[Exercise data]:
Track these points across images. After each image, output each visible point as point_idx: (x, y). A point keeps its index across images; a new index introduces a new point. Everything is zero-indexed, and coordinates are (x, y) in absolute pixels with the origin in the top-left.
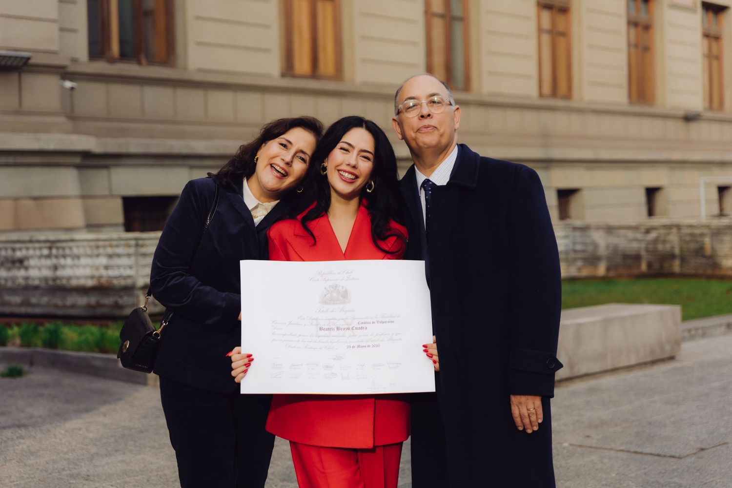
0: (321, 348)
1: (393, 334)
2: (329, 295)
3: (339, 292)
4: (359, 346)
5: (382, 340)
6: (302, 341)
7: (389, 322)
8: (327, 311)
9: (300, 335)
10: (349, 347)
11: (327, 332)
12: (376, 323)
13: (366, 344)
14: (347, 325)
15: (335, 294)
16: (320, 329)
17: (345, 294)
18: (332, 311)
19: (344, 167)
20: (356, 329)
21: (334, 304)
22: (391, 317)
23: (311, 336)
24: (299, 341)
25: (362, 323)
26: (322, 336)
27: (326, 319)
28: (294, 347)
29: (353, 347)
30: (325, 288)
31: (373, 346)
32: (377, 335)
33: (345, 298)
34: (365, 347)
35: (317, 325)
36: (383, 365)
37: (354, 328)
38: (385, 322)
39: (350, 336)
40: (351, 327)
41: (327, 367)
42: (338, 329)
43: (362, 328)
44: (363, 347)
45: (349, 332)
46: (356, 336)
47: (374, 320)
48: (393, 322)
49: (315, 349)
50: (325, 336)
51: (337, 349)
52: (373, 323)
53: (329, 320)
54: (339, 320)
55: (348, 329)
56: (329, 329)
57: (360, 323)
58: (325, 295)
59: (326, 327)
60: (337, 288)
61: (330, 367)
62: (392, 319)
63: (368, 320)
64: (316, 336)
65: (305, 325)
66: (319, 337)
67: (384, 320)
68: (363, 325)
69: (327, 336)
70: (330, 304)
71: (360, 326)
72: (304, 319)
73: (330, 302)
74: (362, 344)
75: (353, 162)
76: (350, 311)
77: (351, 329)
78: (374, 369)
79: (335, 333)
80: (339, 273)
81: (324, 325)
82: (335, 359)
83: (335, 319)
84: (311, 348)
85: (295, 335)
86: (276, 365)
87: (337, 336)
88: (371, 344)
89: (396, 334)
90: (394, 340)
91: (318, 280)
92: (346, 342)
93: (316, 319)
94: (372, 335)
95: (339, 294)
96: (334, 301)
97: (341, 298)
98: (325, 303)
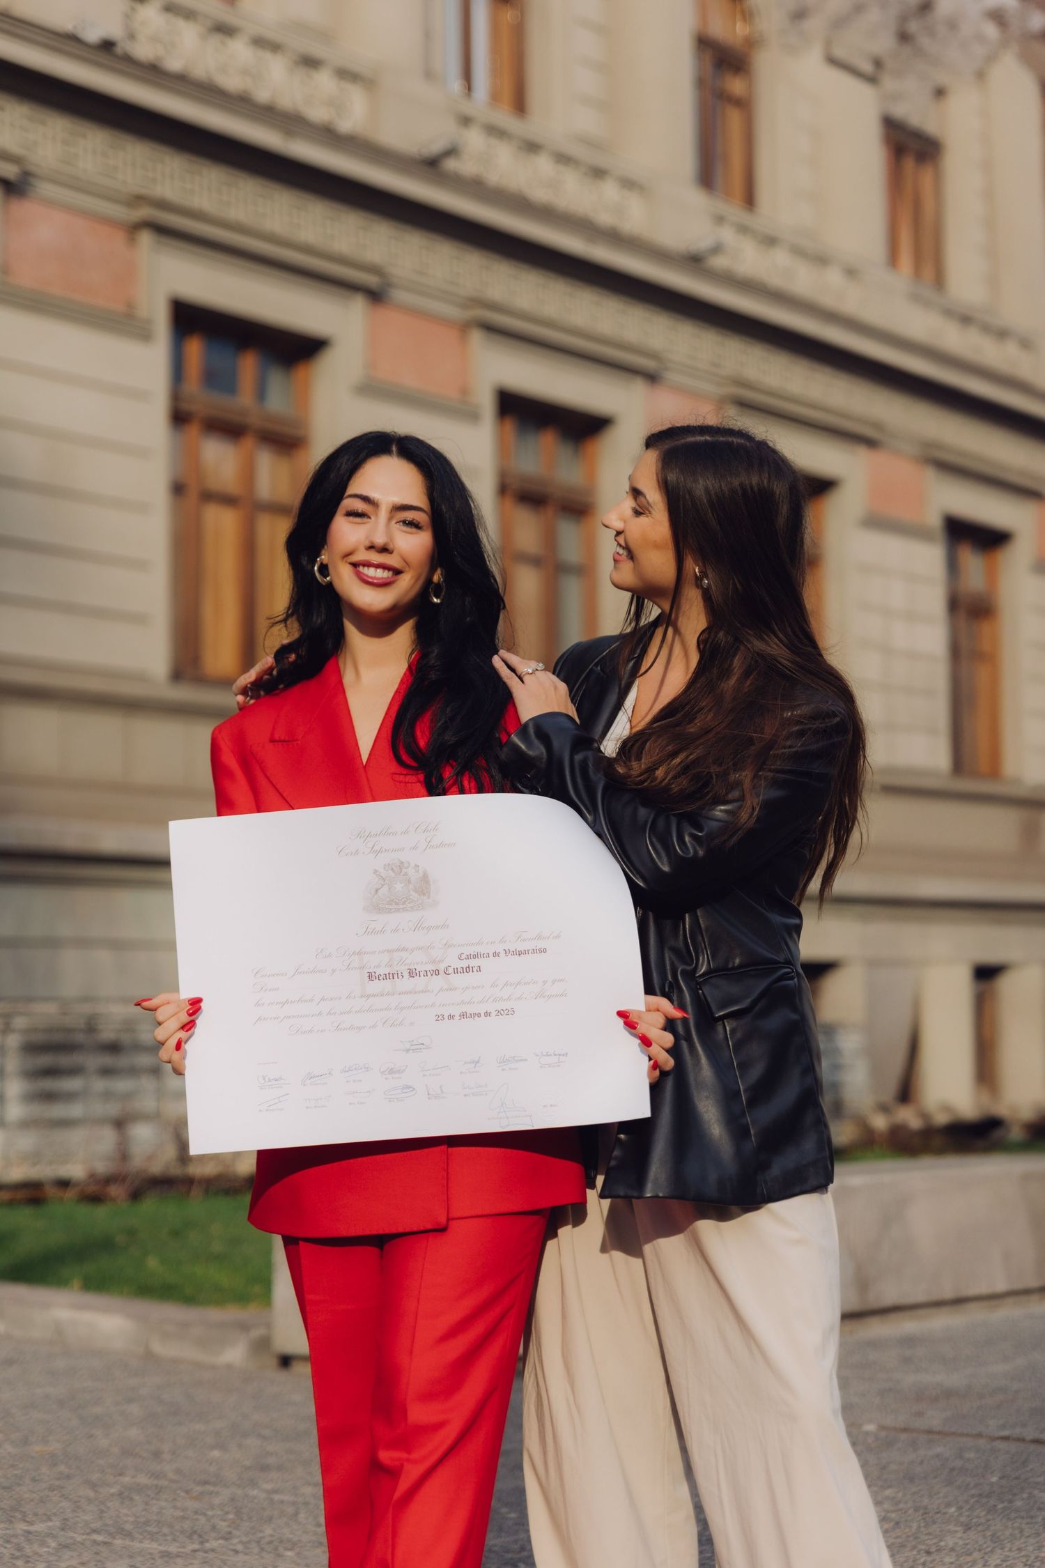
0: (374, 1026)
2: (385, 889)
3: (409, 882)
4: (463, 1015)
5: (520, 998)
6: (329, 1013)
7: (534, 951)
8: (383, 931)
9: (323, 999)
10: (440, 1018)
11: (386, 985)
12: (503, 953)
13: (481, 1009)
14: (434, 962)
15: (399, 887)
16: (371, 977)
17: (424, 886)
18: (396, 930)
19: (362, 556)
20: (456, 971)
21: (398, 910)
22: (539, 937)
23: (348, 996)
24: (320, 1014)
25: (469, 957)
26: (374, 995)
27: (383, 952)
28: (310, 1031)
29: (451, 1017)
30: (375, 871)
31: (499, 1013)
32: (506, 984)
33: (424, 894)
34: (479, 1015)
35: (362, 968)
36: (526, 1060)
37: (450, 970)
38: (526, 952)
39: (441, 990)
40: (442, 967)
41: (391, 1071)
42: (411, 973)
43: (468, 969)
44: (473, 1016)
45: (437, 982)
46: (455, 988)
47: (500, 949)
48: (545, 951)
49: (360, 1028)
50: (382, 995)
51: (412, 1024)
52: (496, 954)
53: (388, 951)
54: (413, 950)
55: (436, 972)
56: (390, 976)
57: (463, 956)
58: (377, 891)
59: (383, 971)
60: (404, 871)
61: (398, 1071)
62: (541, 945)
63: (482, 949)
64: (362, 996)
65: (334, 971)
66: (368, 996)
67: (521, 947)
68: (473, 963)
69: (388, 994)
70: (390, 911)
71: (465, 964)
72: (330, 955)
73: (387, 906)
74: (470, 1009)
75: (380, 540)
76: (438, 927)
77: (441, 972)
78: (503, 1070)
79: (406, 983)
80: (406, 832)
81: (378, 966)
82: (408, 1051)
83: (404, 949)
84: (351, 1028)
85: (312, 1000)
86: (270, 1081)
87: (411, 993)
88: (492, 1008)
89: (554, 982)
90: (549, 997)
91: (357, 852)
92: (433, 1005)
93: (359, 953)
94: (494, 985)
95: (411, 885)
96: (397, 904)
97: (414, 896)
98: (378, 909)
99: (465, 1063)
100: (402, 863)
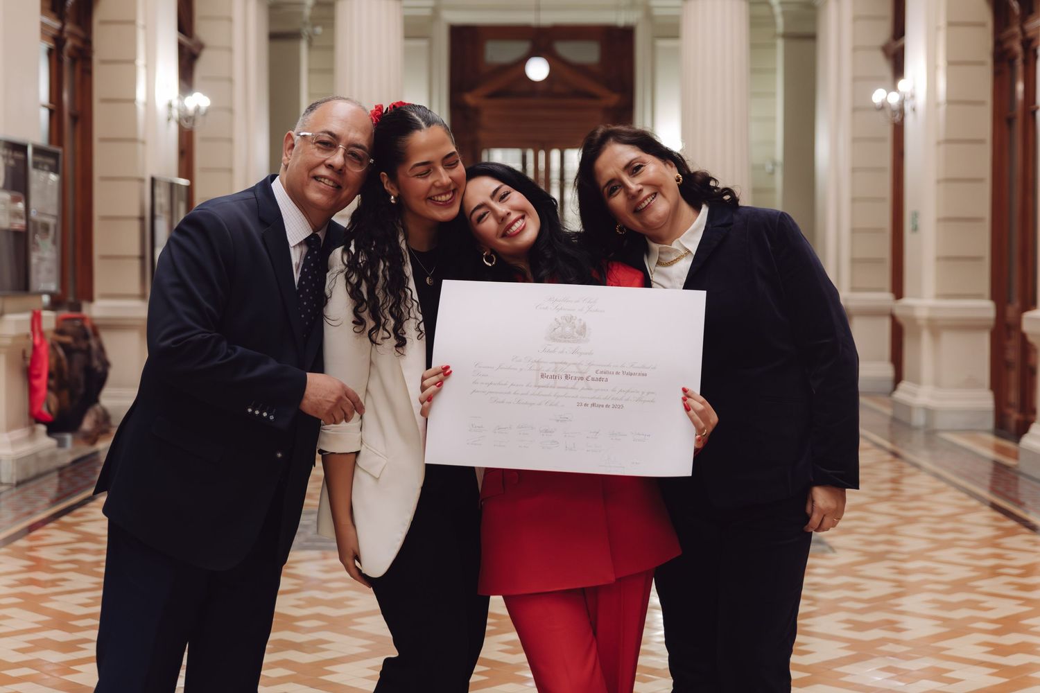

---

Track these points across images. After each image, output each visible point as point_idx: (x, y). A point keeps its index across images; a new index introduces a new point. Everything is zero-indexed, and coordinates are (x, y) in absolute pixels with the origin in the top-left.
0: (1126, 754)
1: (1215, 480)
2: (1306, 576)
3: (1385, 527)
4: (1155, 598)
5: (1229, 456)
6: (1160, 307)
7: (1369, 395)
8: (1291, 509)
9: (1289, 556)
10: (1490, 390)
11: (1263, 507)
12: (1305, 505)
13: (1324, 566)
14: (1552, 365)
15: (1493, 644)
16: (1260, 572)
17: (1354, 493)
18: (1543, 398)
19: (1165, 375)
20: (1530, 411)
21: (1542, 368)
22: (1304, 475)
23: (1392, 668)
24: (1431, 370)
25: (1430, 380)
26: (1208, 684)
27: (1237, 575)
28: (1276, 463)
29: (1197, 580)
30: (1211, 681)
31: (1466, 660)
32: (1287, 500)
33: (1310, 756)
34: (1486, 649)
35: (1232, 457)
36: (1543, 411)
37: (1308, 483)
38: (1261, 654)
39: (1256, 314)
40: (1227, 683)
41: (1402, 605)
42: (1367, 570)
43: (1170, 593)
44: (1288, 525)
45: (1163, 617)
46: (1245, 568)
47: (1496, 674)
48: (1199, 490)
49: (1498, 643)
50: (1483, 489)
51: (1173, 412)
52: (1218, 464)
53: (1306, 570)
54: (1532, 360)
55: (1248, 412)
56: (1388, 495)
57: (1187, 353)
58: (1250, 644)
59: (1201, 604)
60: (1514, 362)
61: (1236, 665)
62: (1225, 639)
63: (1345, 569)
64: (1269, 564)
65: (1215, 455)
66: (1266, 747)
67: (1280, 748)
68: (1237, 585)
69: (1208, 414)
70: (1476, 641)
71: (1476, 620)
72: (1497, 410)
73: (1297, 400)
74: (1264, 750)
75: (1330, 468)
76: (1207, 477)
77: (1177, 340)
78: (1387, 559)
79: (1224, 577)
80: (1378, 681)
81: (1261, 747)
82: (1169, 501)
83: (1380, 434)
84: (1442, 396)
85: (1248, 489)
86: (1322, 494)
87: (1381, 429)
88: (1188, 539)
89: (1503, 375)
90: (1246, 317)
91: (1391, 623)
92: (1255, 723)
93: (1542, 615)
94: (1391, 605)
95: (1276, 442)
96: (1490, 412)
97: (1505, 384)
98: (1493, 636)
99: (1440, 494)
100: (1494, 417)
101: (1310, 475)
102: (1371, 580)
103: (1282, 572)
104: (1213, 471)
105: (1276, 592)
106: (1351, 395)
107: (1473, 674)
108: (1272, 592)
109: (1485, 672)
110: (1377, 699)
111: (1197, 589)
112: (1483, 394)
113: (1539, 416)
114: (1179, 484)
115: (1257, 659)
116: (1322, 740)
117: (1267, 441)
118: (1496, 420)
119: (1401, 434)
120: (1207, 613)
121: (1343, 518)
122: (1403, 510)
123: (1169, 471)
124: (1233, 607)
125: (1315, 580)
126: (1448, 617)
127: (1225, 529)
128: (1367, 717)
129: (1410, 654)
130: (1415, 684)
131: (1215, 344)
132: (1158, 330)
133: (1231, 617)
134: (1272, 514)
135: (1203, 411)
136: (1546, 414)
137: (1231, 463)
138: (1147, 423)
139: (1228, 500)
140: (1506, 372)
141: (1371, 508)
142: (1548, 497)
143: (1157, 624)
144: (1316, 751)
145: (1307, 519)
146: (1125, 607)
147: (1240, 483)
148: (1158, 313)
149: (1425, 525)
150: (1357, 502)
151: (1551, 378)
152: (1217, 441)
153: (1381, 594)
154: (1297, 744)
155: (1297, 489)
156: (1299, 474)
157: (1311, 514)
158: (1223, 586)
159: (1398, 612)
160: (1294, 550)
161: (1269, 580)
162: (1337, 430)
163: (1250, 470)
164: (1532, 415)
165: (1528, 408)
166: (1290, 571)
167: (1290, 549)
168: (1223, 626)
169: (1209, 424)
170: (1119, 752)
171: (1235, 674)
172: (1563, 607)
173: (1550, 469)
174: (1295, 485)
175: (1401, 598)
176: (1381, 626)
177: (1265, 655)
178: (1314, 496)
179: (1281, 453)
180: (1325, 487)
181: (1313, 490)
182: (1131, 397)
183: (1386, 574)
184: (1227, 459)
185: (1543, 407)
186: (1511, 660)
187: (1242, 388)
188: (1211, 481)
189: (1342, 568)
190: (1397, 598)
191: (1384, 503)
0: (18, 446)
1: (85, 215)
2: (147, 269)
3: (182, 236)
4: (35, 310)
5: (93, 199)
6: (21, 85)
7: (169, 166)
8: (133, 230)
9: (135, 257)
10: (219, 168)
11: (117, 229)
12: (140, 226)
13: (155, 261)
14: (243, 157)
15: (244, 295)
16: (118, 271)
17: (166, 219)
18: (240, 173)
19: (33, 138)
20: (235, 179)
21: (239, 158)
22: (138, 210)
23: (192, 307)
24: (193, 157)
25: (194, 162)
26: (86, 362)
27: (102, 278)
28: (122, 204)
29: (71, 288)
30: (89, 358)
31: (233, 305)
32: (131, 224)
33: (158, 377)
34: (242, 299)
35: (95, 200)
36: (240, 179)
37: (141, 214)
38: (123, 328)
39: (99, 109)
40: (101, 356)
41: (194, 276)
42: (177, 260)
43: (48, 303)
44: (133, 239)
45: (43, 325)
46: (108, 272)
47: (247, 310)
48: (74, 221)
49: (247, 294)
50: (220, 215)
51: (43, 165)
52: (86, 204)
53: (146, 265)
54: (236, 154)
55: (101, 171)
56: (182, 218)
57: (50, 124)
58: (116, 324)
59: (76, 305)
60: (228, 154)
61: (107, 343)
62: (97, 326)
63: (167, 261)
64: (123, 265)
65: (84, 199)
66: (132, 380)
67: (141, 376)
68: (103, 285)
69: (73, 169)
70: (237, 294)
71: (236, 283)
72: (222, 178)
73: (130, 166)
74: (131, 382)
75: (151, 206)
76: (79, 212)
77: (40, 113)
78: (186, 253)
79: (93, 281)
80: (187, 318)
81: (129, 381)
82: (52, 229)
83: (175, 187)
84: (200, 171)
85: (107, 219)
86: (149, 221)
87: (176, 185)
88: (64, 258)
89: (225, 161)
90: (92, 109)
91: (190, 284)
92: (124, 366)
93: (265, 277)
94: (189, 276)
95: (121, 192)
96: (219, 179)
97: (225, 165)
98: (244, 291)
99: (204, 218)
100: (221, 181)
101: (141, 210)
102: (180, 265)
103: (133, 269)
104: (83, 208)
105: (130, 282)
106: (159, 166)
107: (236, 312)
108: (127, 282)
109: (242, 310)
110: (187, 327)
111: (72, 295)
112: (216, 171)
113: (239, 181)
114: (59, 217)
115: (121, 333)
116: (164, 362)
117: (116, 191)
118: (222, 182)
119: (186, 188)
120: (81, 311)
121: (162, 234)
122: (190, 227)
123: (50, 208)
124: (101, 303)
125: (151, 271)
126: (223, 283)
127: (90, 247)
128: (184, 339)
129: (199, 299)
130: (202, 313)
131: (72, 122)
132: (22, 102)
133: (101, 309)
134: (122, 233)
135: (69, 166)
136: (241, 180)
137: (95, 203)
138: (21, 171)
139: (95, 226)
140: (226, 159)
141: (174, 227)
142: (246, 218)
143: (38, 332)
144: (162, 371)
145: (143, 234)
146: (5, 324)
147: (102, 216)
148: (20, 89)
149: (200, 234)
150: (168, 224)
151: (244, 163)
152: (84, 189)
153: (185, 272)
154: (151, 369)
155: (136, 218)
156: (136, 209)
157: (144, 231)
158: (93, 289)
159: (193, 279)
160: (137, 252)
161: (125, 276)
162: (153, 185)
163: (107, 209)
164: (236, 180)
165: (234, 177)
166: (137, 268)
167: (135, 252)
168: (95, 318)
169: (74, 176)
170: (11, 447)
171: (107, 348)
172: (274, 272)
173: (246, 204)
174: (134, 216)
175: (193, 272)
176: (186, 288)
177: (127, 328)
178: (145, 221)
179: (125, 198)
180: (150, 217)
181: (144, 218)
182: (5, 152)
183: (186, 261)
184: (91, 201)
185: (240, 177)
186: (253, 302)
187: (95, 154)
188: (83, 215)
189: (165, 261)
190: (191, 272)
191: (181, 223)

[Task to carry out]: Look back at the entries above. Retype the line with "67: (1280, 748)", the line with "99: (1440, 494)", and all lines in between.

[Answer below]:
67: (1280, 748)
68: (1237, 585)
69: (1208, 414)
70: (1476, 641)
71: (1476, 620)
72: (1497, 410)
73: (1297, 400)
74: (1264, 750)
75: (1330, 468)
76: (1207, 477)
77: (1177, 340)
78: (1387, 559)
79: (1224, 577)
80: (1378, 681)
81: (1261, 747)
82: (1169, 501)
83: (1380, 434)
84: (1442, 396)
85: (1248, 489)
86: (1322, 494)
87: (1381, 429)
88: (1188, 539)
89: (1503, 375)
90: (1246, 317)
91: (1391, 623)
92: (1255, 723)
93: (1542, 615)
94: (1391, 605)
95: (1276, 442)
96: (1490, 412)
97: (1505, 384)
98: (1493, 636)
99: (1440, 494)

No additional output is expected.